Vincent Sik-Hung Chan’s interest in fusion energy began when he was inspired by an article in Scientific American and completed an independent study project on the topic as an undergraduate at UW-Madison. He went on to earn his bachelor’s and master’s degrees in electrical and computer engineering in 1972 and 1973. In 1975, Chan received his PhD in electrical engineering and also married Pauline, a UW-Madison pharmacy student.
He then joined General Atomics, in San Diego, California, as a research scientist and moved into various leadership roles, including head of fusion theory in 1987 and director of core physics of the DIII-D National Fusion Facility in 1991. He was named to his current position as director of the theory and computational science division in the energy group in 1998. His division maintains a diverse array of research and development projects, including fusion and fission energy systems, nuclear instrumentation and computer technology tools for remote collaboration.
Chan has contributed to a broad spectrum of plasma physics research. He spearheaded the advanced tokamak concept for economical fusion energy and champions using high-performance computing in magnetic fusion research and has produced more than 100 broadly cited journal articles. In 1988, Chan was named an American Physical Society (APS) fellow for his pioneering studies of current drive in tokamak fusion reactors and stabilizing plasma instabilities via resonant microwave heating. He has served as an APS Division of Plasma Physics officer, becoming chair in 2007.

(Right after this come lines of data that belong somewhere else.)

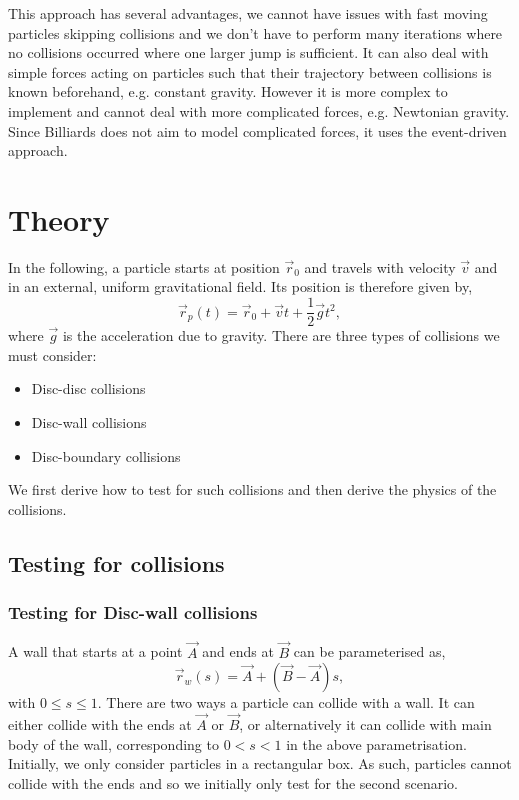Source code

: \documentclass{article}
\begin{document}
This approach has several advantages, we cannot have issues with fast moving particles skipping collisions and we don't have to perform many iterations where no collisions occurred where one larger jump is sufficient. It can also deal with simple forces acting on particles such that their trajectory between collisions is known beforehand, e.g. constant gravity. However it is more complex to implement and cannot deal with more complicated forces, e.g. Newtonian gravity. Since Billiards does not aim to model complicated forces, it uses the event-driven approach.

\section{Theory}

In the following, a particle starts at position $\vec{r}_0$ and travels with velocity $\vec{v}$ and in an external, uniform gravitational field. Its position is therefore given by,
\begin{equation}
    \vec{r}_p(t)
    =
    \vec{r}_0 + \vec{v}t + \frac{1}{2} \vec{g} t^2,
\end{equation}
where $\vec{g}$ is the acceleration due to gravity.
There are three types of collisions we must consider:
\begin{itemize}
    \item Disc-disc collisions
    \item Disc-wall collisions
    \item Disc-boundary collisions
\end{itemize}
We first derive how to test for such collisions and then derive the physics of the collisions.

\subsection{Testing for collisions}

\subsubsection{Testing for Disc-wall collisions}
A wall that starts at a point $\vec{A}$ and ends at $\vec{B}$ can be parameterised as,
\begin{equation}
    \vec{r}_w(s)
    =
    \vec{A} + (\vec{B} - \vec{A}) s,
\end{equation}
with $0 \leq s \leq 1$. There are two ways a particle can collide with a wall. It can either collide with the ends at $\vec{A}$ or $\vec{B}$, or alternatively it can collide with main body of the wall, corresponding to $0 < s < 1$ in the above parametrisation. Initially, we only consider particles in a rectangular box. As such, particles cannot collide with the ends and so we initially only test for the second scenario.
\end{document}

Chan has participated on several governmental and international committees, including the U.S. Department of Energy Fusion Energy Science Advisory Committee. In 2001 he became coordinator of the United States and China magnetic fusion collaboration program, which has trained hundreds of Chinese fusion scientists and contributed to the success of a world-class Chinese Academy of Sciences research facility. For his work, Chan was one of only seven international scientists to receive the prestigious China State International Science and Technology Cooperation Award in 2010.
Additionally, Chan continues to stay engaged with UW-Madison. He currently serves on the College of Engineering Dean’s Industrial Advisory Board. “The strong foundation in physics and engineering provided by UW-Madison has served me well,” Chan says.
Chan and Pauline have two children. Brian is a medical intern at the Oregon Health and Science University, and Kevin is a physics doctoral candidate at the University of California at Berkeley.